Even if you say 33% of those people will be flying, that still leaves 132 people. That is still double the normal size of a battlefield map population.
I'm just popping in here to point out a few flawed assumptions to help your math out.

First off, we've seen the map for Indar. There are 72 facilities that govern territory, 9 of which are bases the size of Zurvhan (which we saw at E3). So, even allowing for the fighting being concentrated at the front lines, that's a lot more than 15 fights. I figure I'll be shocked if less than 2-3 full-size bases are being fought over at a time (on a full continent, population-wise), and the E3 scenario was around 100 players, and felt like there was room for more, especially when you consider that the E3 setup had artificially close respawn locations with vehicle terminals present.

So figure on maybe 400 players occupied by fighting over those 3 bases. Now, we've got 63 smaller facilities of various sizes. Based on hex-counts and facility counts, we can say that the average remaining facility consists of about 4 hexes, or a little over half the land area of a full-fledged base (which sit on territories of 7 hexes). So we'll call their fights a bit more than half as big, say, 75 players. So with 1600 players left on the continent, and 75 players per fight, that's about 21 additional facilities being fought over.

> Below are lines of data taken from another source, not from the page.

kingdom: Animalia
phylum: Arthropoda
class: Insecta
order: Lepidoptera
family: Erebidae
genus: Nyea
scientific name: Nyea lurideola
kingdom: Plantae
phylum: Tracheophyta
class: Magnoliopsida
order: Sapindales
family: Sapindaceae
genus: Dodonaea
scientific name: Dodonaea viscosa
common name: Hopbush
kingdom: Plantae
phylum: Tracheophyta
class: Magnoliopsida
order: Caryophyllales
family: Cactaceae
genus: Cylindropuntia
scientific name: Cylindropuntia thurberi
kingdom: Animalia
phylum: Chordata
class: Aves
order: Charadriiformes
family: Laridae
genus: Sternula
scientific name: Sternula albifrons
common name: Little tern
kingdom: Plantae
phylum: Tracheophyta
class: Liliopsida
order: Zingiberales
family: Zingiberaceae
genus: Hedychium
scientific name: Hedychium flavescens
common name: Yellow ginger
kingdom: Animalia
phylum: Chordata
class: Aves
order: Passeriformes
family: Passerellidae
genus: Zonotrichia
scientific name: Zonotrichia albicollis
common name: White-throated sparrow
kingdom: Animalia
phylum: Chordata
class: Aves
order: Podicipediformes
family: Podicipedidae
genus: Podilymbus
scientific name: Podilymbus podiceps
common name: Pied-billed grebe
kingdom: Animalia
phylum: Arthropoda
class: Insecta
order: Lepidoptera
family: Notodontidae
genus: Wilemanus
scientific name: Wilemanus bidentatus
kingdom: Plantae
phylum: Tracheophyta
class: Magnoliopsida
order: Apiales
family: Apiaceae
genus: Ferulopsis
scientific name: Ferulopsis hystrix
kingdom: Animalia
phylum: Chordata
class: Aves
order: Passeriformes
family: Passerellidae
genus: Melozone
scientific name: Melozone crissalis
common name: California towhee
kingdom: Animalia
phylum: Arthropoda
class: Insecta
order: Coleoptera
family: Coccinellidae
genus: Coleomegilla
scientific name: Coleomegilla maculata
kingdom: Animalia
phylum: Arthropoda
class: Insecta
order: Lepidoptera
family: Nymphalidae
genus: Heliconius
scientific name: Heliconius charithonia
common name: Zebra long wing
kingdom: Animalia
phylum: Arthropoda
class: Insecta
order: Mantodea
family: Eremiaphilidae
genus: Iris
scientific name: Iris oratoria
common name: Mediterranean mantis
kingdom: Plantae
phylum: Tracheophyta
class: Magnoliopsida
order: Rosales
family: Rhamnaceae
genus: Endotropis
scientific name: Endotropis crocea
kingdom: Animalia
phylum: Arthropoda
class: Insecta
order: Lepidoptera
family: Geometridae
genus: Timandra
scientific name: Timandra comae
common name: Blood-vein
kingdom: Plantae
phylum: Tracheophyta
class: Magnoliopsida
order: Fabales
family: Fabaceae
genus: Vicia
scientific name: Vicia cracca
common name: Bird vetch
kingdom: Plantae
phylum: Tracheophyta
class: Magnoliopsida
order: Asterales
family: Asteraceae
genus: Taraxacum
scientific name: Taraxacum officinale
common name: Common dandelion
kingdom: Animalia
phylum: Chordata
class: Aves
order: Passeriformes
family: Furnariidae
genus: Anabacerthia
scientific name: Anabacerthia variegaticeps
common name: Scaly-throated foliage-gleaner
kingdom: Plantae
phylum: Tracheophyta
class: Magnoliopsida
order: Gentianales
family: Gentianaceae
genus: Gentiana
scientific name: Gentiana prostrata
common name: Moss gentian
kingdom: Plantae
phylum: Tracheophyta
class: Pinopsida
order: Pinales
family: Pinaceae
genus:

That leaves us fighting over 1/3rd of the map at the front lines. And looking at said maps, that looks like not a bad estimate.

I don't think we're going to feel all that crowded, considering the back-of-the-envelope math I just did in this post based on a 20% more dense fight than E3 showed.

ShadowDemon
2012-07-02, 12:20 PM
Cool thanks for fixing my math kaffis :)

I knew they were taking it all into consideration. But, I haven't played the beta so my math was flawed you are right:)

Trolltaxi
2012-07-02, 12:43 PM
That long frontline is the magic behind the 2000 men/cont targetted population.

They must make sure they are in different zones where they can be treated in small groups instead of a huge batch of players. I think SOE knows what they are doing.